## [Data supplied]
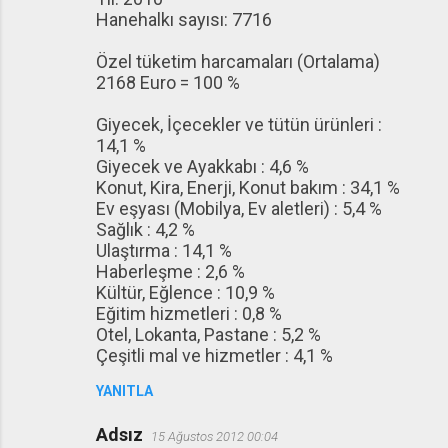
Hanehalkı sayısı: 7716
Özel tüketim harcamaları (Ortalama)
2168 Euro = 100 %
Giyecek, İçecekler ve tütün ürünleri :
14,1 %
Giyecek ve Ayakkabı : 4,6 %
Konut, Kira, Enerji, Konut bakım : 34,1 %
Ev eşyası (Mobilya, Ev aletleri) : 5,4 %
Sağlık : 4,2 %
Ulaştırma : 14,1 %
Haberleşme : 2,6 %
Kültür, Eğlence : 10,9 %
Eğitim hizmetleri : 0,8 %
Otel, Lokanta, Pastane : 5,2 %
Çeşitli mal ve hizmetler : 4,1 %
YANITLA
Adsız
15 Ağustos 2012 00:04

...

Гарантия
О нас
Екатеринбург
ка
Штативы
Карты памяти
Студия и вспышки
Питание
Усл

--

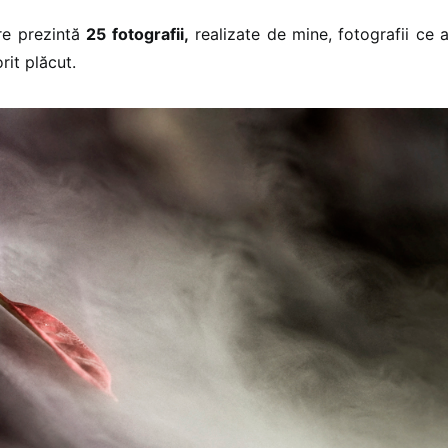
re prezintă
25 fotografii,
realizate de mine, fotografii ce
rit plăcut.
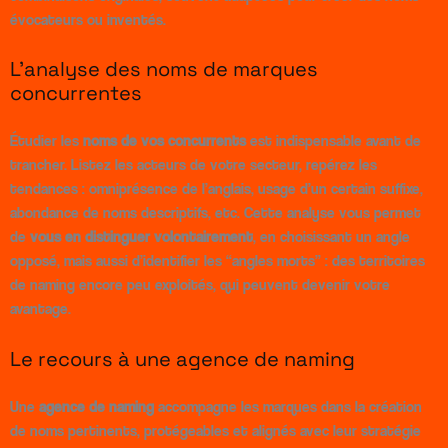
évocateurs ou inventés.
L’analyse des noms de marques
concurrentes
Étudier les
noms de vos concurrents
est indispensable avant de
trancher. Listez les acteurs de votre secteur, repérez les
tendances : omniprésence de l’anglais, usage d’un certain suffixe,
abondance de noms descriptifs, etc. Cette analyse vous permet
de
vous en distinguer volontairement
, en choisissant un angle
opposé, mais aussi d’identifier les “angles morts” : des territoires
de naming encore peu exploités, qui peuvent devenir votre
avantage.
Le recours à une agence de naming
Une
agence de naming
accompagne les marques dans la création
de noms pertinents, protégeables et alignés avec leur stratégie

## [Aim of the exercise]
Where the line holding "accompagne les marques dans la création" appears in the listing above, start reproducing exactly, and end with the line holding "de noms pertinents, protégeables".

## [Exercise result]
accompagne les marques dans la création
de noms pertinents, protégeables et alignés avec leur stratégie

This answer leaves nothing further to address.